In Maurice we see love and hate as similar; in his jealousy, in his obsession. While in Sarah there is that leap of faith which is accompanied by peace and a translation of her love for Bendrix as a love for God. The irony and truth behind these two opposite realizations of love within the novel is what makes it realistic. Even the sense of something mystical within relationships, even the presence of actual miracles as displayed in the novel. Relationships hold this transformative quality and because of this emotions are never solely defined under one context.
Within these two sets of belief, that of a believer and someone who hesitatingly concludes there is a God and looks upon Him with hatred making him feel helpless. This hatred however resonates with a sense of fear because he is afraid to take a leap without certainty of the profane. In this passage he mentions that “one cannot love and do nothing.” It is in physicality that Maurice’s love for Sarah blossoms and without the physicality of it he is left without certainty. He is left with something he doubts. In the novel love is seen as both a profane and sacred but not necessarily at the same time.
This brings forth the question of the possibility of love without hate. Would love still be love if it were not opposite or even combined with hate? Hope without despair? It seems that one chooses to hope because bot everyone seems able to do it. What makes it more interesting is that these two perspectives come from a singular relationship. In Sarah’s case there is a sense of Marcel’s “I believe in Thee for us”. In loving Maurice she found hope from this love. Maurice on the other hand finds the opposite to be true, he is robbed of Sarah as a reality and so there is no hope. However in the end this sense is something Maurice chooses to believe in order to keep her with him. This sense
It would be easy to simply say that hatred closes us off from God but in the novel what love is constantly interchanged with hate. In Maurice’s hope that Sarah would be his he is left disappointed because of the physicality of his expectations and the condition that to be is she must leave Henry. As Marcel points out this kind of hope is not truly hope. In the end however in his despair of losing Sarah to death Bendrix begrudgingly believes in God for the sake of not losing Sarah totally. Just as love is interchangeable with hate nothing and both need each other to exist. Sarah’s hope for Maurice is dependent on the despair she experiences in leaving him, in acknowledging that she is not the best for him.

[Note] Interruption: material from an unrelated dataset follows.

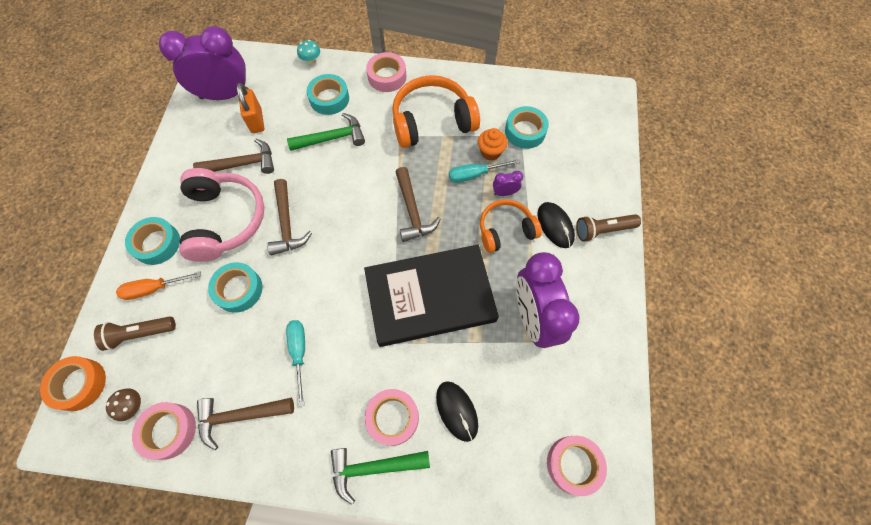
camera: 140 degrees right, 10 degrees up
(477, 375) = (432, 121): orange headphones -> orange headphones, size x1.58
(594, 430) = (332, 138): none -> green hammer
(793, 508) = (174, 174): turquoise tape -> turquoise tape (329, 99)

In the numerous ins and out of their relationship love is used as a means to see God whether willingly or begrudgingly in the other. In a way these realizations are learned instead of overtly shown. In a way Hick’s theodicy is shown here through a medium most familiar to us, human relationships. In the novel God would be absent for either Maurice or Sarah if they did not have each other. In other people we find reason to despair and to hope. Love and ultimately God is found through hate and love, loss and suffering, despair and hope.